**PROMPT**
Return each entry below word for word, leaving out any image.

============

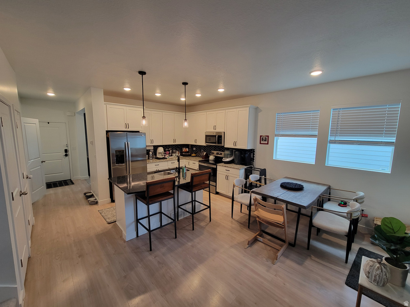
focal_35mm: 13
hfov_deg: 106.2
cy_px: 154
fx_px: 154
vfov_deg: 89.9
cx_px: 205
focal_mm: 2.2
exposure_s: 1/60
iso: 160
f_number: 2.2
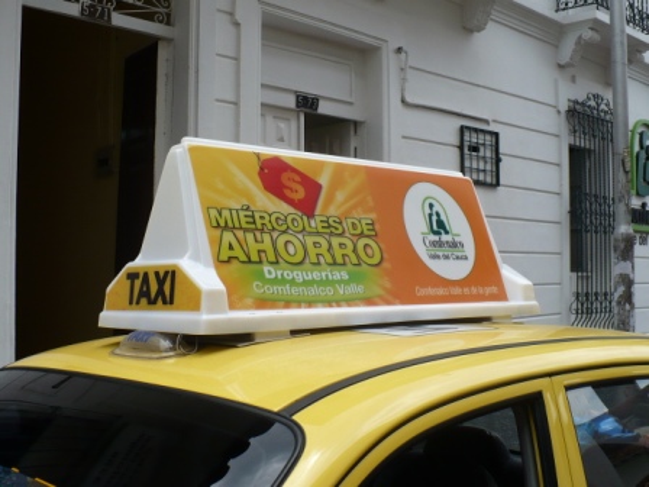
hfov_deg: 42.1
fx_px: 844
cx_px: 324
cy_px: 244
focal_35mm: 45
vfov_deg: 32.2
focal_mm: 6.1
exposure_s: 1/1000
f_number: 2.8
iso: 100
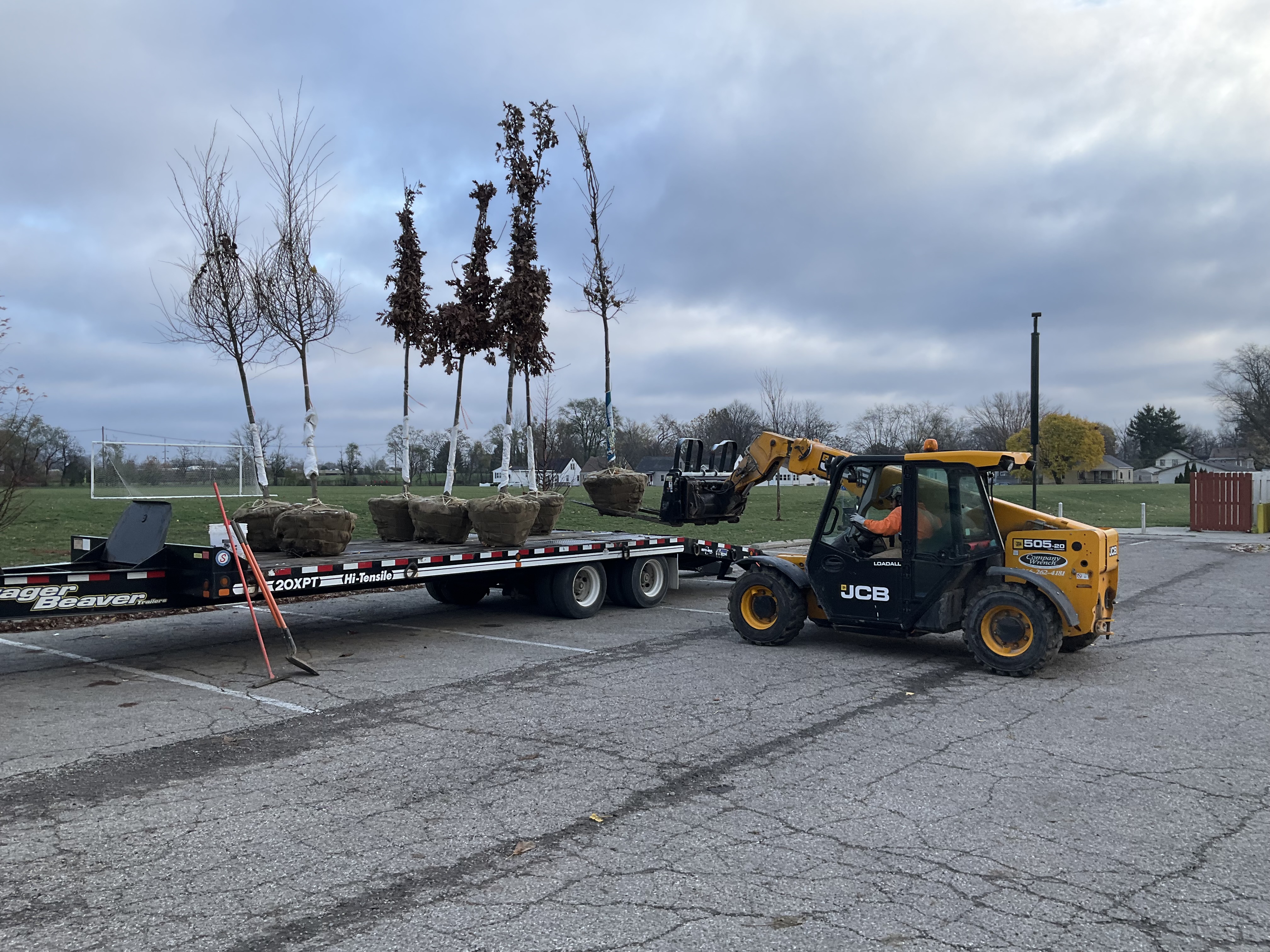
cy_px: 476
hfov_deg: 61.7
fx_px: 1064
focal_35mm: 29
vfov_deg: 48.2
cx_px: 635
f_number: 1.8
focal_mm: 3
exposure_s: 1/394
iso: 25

============

**SOLUTION TO THE PROBLEM**
focal_35mm: 13
hfov_deg: 106.2
cy_px: 154
fx_px: 154
vfov_deg: 89.9
cx_px: 205
focal_mm: 2.2
exposure_s: 1/60
iso: 160
f_number: 2.2
hfov_deg: 42.1
fx_px: 844
cx_px: 324
cy_px: 244
focal_35mm: 45
vfov_deg: 32.2
focal_mm: 6.1
exposure_s: 1/1000
f_number: 2.8
iso: 100
cy_px: 476
hfov_deg: 61.7
fx_px: 1064
focal_35mm: 29
vfov_deg: 48.2
cx_px: 635
f_number: 1.8
focal_mm: 3
exposure_s: 1/394
iso: 25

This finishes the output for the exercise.